つまり、統一協会への接着度が一段と高まった出来事であった。
 三、 脅しと恐怖の献金
  1、 五月二七日、原告は前記のとおり不安感を追い払うために寄るよう
になっていたビデオセンターに夕食もとらないまま寄った。原告としてはいつ
ものとおりという以上に特に変わった意味をもって寄ったわけではなかった。
しかし、被告統一協会側では、この日に原告から全財産の献金を迫るべく準備
されていたのであった。そのためのビデオが準備され、そのためにビデオセン
ターの久野所長が直接一対一の講義を設定し、深夜になっても原告に対応する
スタッフだけがビデオセンターに残ることになっていた。こうして翌日の午前
三時まで原告はビデオセンターに留まることとなった。
  2、 このようにして被告側にとっては用意万端整っている場所に原告が
全く無防備に何らの説明なくおかれたのであった。
 そして、「今日はビデオではなく久野所長がA男さんのために特別講義をし
てくださるので楽しみにして下さい」と他の部屋とは仕切られた畳の部屋に一
対一で話すこととなった。
  3、 「この講義内容は、「今まさにこの時代にメシアが現れている。戦
争等人と人が憎しみあわない世界が実現できるんだ。しかし、この時を逃せば
世界は滅びてしまう。」「A男君の肩に世界の平和・歴史がかかっている。世
界を救う使命があるんだよ。」「A男君は、ここへ偶然に来たと思っているか
もしれないが、神様に選ばれ、A男君の徳を積んだ祖先によって導かれてここ
へ来ることができたんだよ。」というものであった。
 講義が終わり、スタッフから神についてどう思っているかを聞かれ、「神様
は全知全能の神でありますが、悲しみの神様です。」と答えた。これまでのビ
デオ講座・スタッフとの会話などからこのように答えられるようになっていた。

• **利用データ**
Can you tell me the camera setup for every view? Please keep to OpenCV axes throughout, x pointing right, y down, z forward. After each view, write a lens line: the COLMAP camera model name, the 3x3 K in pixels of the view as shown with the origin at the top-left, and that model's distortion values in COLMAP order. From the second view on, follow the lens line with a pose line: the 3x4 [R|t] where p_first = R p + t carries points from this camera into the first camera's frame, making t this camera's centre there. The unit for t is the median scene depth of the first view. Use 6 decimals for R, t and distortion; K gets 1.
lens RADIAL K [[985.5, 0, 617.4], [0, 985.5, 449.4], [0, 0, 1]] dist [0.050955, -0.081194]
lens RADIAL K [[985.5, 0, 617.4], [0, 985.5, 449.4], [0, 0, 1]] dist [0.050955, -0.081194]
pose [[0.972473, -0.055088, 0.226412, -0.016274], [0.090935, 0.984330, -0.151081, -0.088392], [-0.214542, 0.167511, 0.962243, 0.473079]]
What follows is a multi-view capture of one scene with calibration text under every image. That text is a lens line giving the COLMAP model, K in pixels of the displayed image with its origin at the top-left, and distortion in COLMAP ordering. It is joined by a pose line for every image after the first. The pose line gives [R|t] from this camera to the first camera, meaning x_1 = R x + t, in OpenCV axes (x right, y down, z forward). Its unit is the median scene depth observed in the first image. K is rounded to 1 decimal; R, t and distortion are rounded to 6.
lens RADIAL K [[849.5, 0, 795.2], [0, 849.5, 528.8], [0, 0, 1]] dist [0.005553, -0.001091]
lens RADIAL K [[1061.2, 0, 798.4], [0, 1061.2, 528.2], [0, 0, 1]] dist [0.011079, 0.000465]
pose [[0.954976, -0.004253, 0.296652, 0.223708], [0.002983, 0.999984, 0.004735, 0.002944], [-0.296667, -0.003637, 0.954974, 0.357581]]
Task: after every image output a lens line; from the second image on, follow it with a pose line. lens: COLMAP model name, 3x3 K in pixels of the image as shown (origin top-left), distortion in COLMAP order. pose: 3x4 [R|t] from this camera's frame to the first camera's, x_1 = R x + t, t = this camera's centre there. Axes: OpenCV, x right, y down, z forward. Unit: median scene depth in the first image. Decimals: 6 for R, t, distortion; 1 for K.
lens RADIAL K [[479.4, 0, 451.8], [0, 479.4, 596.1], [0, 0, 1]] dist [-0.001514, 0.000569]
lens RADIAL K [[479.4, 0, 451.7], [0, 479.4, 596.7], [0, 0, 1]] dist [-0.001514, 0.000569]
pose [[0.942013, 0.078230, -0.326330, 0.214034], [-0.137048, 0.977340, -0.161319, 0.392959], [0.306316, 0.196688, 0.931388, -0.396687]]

• **設問**
a – 抜粋に基づき、次の問いに答えてください。
(i) 五月二七日、原告がビデオセンターに留まったのはいつまでですか。
(ii) 原告との一対一の講義を設定したのは誰ですか。
(iii) 講義の後、神についてどう思っているかをスタッフから聞かれた原告は、どのように答えましたか。
b – 抜粋のうち、「しかし、被告統一協会側では、この日に原告から全財産の献金を迫るべく準備」から「対一で話すこととなった。」までを、一字も変えずにそのまま書き写してください。

• **想定解答**
a –
(i) 翌日の午前三時まで
(ii) ビデオセンターの久野所長
(iii) 「神様は全知全能の神でありますが、悲しみの神様です。」と答えた。

b –
しかし、被告統一協会側では、この日に原告から全財産の献金を迫るべく準備
されていたのであった。そのためのビデオが準備され、そのためにビデオセン
ターの久野所長が直接一対一の講義を設定し、深夜になっても原告に対応する
スタッフだけがビデオセンターに残ることになっていた。こうして翌日の午前
三時まで原告はビデオセンターに留まることとなった。
  2、 このようにして被告側にとっては用意万端整っている場所に原告が
全く無防備に何らの説明なくおかれたのであった。
 そして、「今日はビデオではなく久野所長がA男さんのために特別講義をし
てくださるので楽しみにして下さい」と他の部屋とは仕切られた畳の部屋に一
対一で話すこととなった。